Diese Claude Skill führt eine automatisierte, end-to-end-Überprüfung eines GitHub-Pull-Requests mithilfe der GH CLI durch. Sie analysiert Diffs und Commit-Verlauf, überprüft CI/CD-Checks und gibt strukturiertes Feedback mit Schweregraden wie 'blockierend' oder 'Vorschlag' ab. Nutzen Sie sie, wenn Ihnen ein PR zugewiesen wurde, um eine gründliche Prüfung sicherzustellen, bevor menschliche Reviewer angefordert oder gemergter Code auditiert wird.

Schnellinstallation

Claude Code

Empfohlen
Primär
npx skills add pjt222/agent-almanac -a claude-code
Plugin-BefehlAlternativ
/plugin add https://github.com/pjt222/agent-almanac
Git CloneAlternativ
git clone https://github.com/pjt222/agent-almanac.git ~/.claude/skills/review-pull-request

Kopieren Sie diesen Befehl und fügen Sie ihn in Claude Code ein, um diese Fähigkeit zu installieren

Dokumentation

Review Pull Request

Review GH PR end-to-end — understand change → submit structured feedback.

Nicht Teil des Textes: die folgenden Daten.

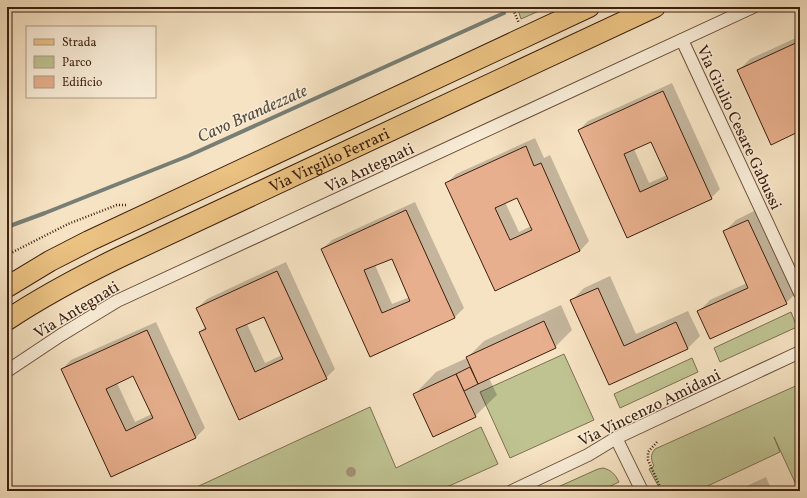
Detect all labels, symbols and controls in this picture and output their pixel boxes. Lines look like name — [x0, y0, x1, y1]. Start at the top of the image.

Uses gh CLI for all GH interactions + produces severity-leveled review comments.

Use When

  • PR ready for review + assigned to you
  • Second review after author addresses feedback
  • Self-review before req others
  • Audit merged PR for post-merge quality
  • Want structured review process not ad-hoc scanning

In

  • Required: PR id (number, URL, owner/repo#number)
  • Optional: Review focus (security, perf, correctness, style)
  • Optional: Codebase familiarity (familiar, somewhat, unfamiliar)
  • Optional: Time budget (quick scan, std, thorough)

Do

Step 1: Understand Ctx

Read PR description + understand what change accomplishes.

  1. Fetch PR metadata:
    gh pr view <number> --json title,body,author,baseRefName,headRefName,labels,additions,deletions,changedFiles,reviewDecision
    
  2. Read title + description:
    • What problem does PR solve?
    • What approach did author take?
    • Specific areas author wants reviewed?
  3. Check PR size + assess time req:
PR Size Guide:
+--------+-----------+---------+-------------------------------------+
| Size   | Files     | Lines   | Review Approach                     |
+--------+-----------+---------+-------------------------------------+
| Small  | 1-5       | <100    | Read every line, quick review       |
| Medium | 5-15      | 100-500 | Focus on logic changes, skim config |
| Large  | 15-30     | 500-    | Review by commit, focus on critical  |
|        |           | 1000    | files, flag if should be split       |
| XL     | 30+       | 1000+   | Flag for splitting. Review only the  |
|        |           |         | most critical files.                 |
+--------+-----------+---------+-------------------------------------+
  1. Review commit history:
    gh pr view <number> --json commits --jq '.commits[].messageHeadline'
    
    • Commits logical + well-structured?
    • History tells story (each commit coherent step)?
  2. Check CI/CD status:
    gh pr checks <number>
    
    • All checks passing?
    • If failing, note which → affects review

→ Clear understanding of what PR does, why exists, how big, CI green. Ctx shapes review approach.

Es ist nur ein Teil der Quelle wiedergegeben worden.